In an interview, Charleroi Borough Manager Joe Manning flatly said that Trump's claims are false or simply do not apply to his town in any sense. "There's what the former president is saying," Manning told me, "and then there's easily observable reality."
Trump's assertions about Haitians and Charleroi echo his many lies about Springfield. He portrayed Charleroi as absolutely overrun with migrants, as if it's succumbing to a foreign "invasion," a word he also used at the Pennsylvania rally.
"Not far from here, the 4,000-person town of Charleroi ... has seen a 2,000 percent increase in the population," Trump seethed at the rally, which was held in Indiana, Pennsylvania. He suggested that Charleroi has become a "totally different place."
But that's not close to true, according to Manning. He says the town's population of Haitians is actually "between 700 and 800." Manning pointed out that if Trump's claim were true"and this town of just over 4,000 had seen a 2,000 percent increase"it would suddenly have a population closer to 100,000. Recounting this idea to me, Manning burst out laughing.

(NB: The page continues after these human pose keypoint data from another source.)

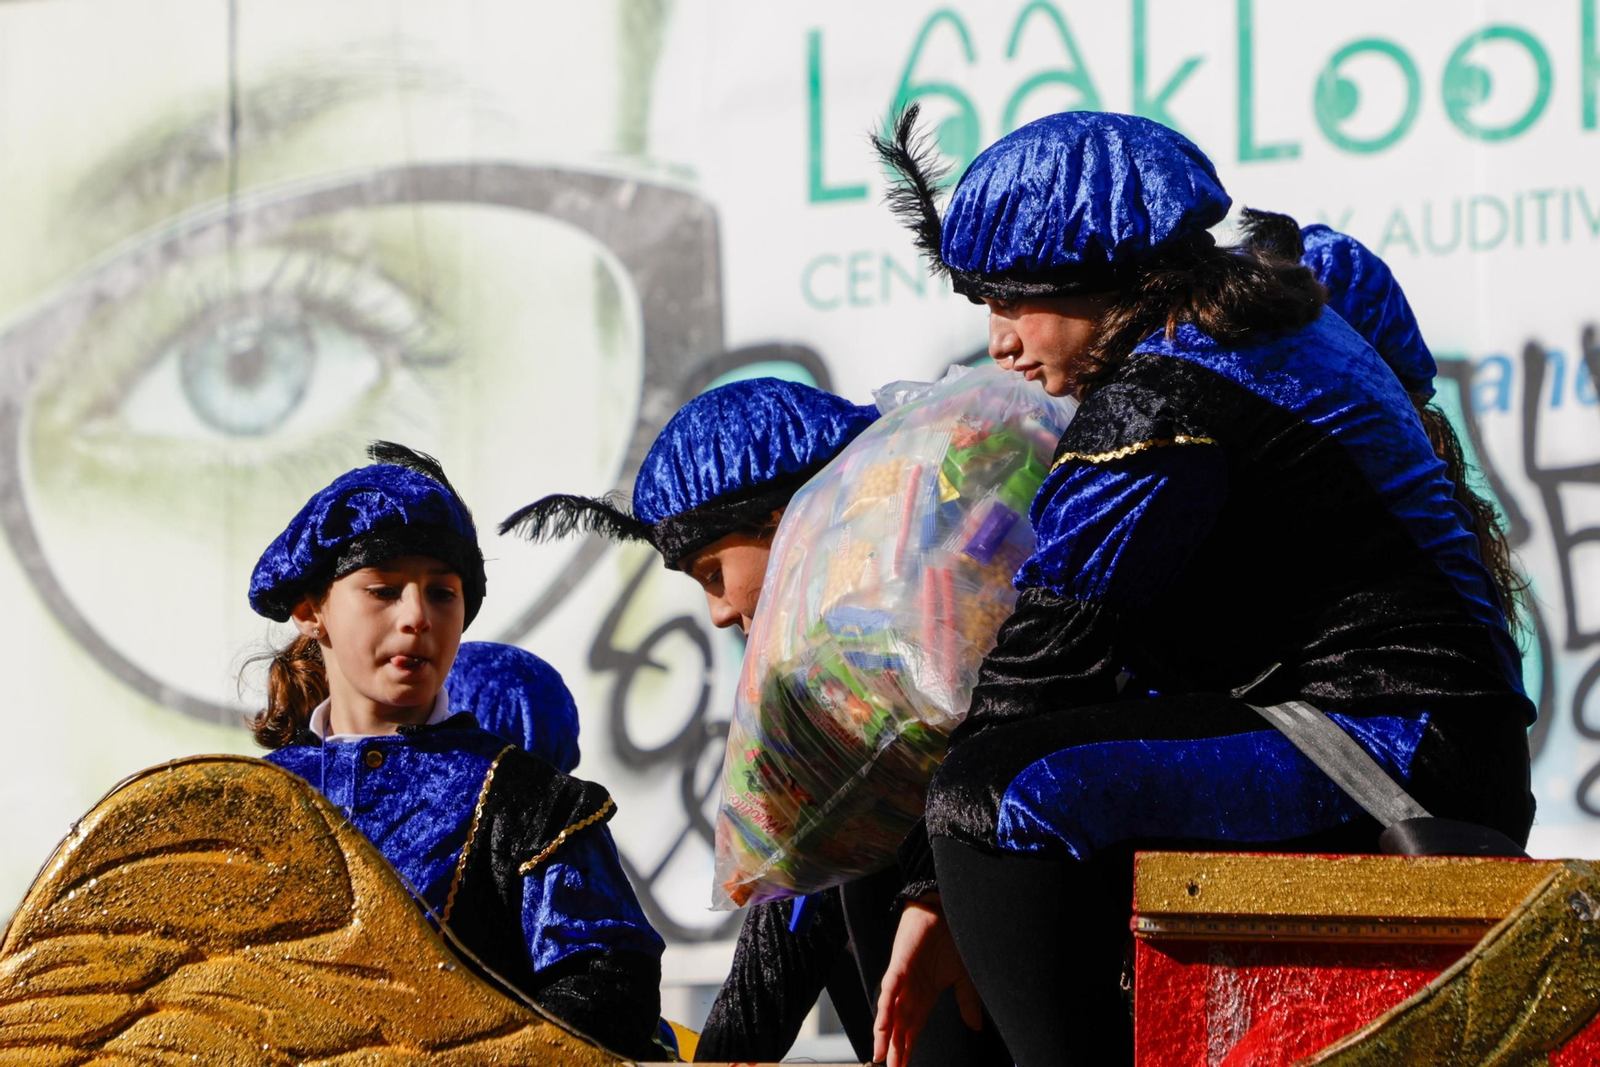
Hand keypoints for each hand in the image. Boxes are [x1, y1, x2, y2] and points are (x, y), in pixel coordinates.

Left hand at [872, 895, 982, 1066]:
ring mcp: (903, 979)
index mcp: (924, 996)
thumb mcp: (963, 977)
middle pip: (900, 1027)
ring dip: (886, 1035)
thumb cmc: (951, 939)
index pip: (913, 1028)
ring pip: (890, 1013)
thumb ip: (966, 1002)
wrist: (946, 910)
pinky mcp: (899, 965)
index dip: (908, 1048)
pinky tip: (882, 1027)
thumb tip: (976, 1027)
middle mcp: (911, 991)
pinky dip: (886, 1008)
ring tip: (882, 1056)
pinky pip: (889, 990)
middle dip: (895, 1049)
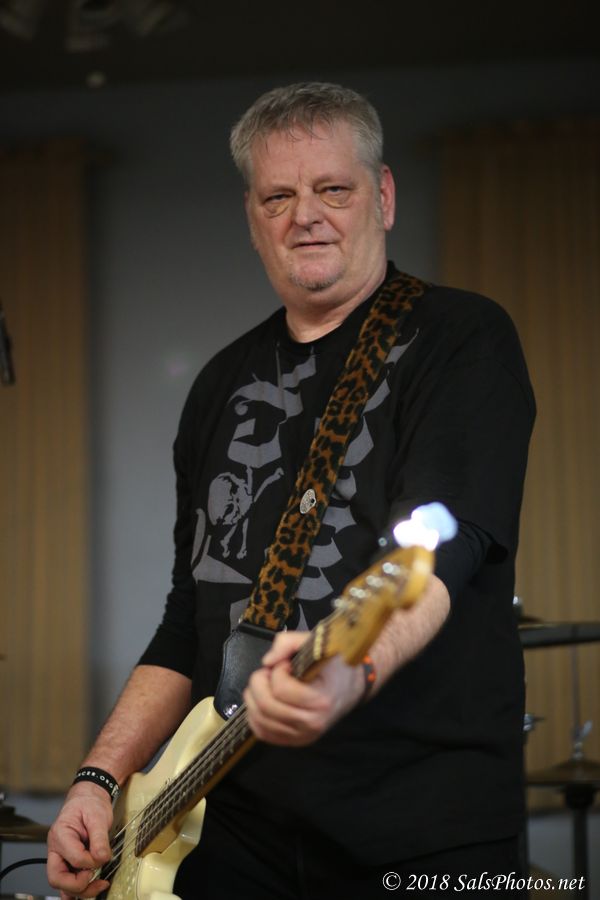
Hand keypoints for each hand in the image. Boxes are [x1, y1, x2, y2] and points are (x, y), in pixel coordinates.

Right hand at [47, 782, 112, 898]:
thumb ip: (100, 838)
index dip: (90, 862)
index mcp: (61, 834)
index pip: (74, 858)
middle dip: (78, 884)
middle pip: (57, 878)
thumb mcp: (98, 816)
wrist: (88, 799)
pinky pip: (67, 883)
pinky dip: (77, 890)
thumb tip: (102, 858)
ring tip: (100, 885)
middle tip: (95, 877)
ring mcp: (60, 858)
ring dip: (81, 890)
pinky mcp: (67, 862)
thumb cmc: (89, 804)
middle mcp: (56, 849)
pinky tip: (90, 889)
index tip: (103, 856)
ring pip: (62, 885)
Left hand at [243, 631, 363, 746]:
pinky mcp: (294, 741)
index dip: (277, 671)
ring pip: (260, 720)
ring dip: (254, 697)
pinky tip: (264, 699)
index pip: (281, 689)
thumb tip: (267, 661)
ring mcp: (303, 736)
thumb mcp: (317, 642)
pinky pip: (262, 733)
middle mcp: (312, 723)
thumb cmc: (333, 664)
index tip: (286, 664)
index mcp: (321, 700)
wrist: (351, 687)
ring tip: (267, 684)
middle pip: (266, 705)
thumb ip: (288, 642)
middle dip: (259, 682)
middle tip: (269, 672)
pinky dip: (255, 715)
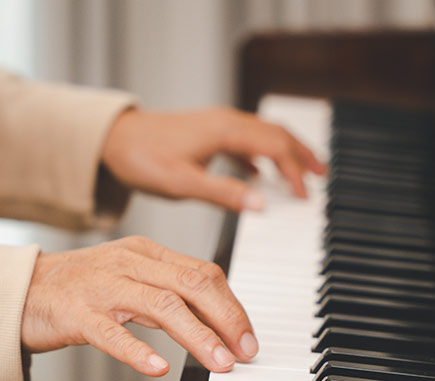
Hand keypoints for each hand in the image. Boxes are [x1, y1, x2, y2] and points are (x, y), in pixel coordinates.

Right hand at [20, 236, 257, 375]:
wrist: (16, 291)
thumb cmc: (79, 289)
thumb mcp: (130, 279)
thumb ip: (169, 292)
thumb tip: (217, 320)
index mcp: (147, 253)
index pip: (204, 273)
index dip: (233, 306)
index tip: (249, 337)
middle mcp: (129, 264)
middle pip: (192, 284)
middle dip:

At his rally, Trump also ramped up the zero-sum rhetoric about immigrants taking American jobs. "Another front in Kamala's war on workers is her gigantic migrant invasion," he said.
Trump even embellished this with an elaborate tale in which Harris is chief engineer behind a project to "inundate Pennsylvania communities." He held up Charleroi as an example of this throughout, telegraphing his closing argument in this must-win state.
But this rhetoric simply doesn't apply to Charleroi, Manning said. He noted that many of the Haitians work at a local packaging plant whose owner could not find workers, and went to an employment agency for help. That agency got Haitians to come work in the borough"in other words, locals, and not Harris, enticed them there"and they liked the place, Manning said, so they "put down roots."
The key tell here, Manning pointed out, is that even now, with the Haitians already in the town, the packaging plant owner is still looking for workers.
"They ain't taking anybody's jobs," Manning said, noting that they are helping revitalize the town, just as immigrants are reviving other Rust Belt towns amid postindustrial population decline. "They have occupied places that were vacant for years because a lot of people moved out of here," he noted.
What about Trump's claim that towns across Pennsylvania are being swamped by job-stealing immigrants? Well, the state's unemployment rate is 3.4 percent, so it's unclear how this represents a "war on workers," as Trump says. As Paul Krugman explains, immigrants often boost employment for the native-born in such communities, because they spend money in them. As for Trump's suggestion that immigrants are unleashing a crime wave in the state, asked whether there's been any uptick in crime in Charleroi, Manning bluntly replied: "No."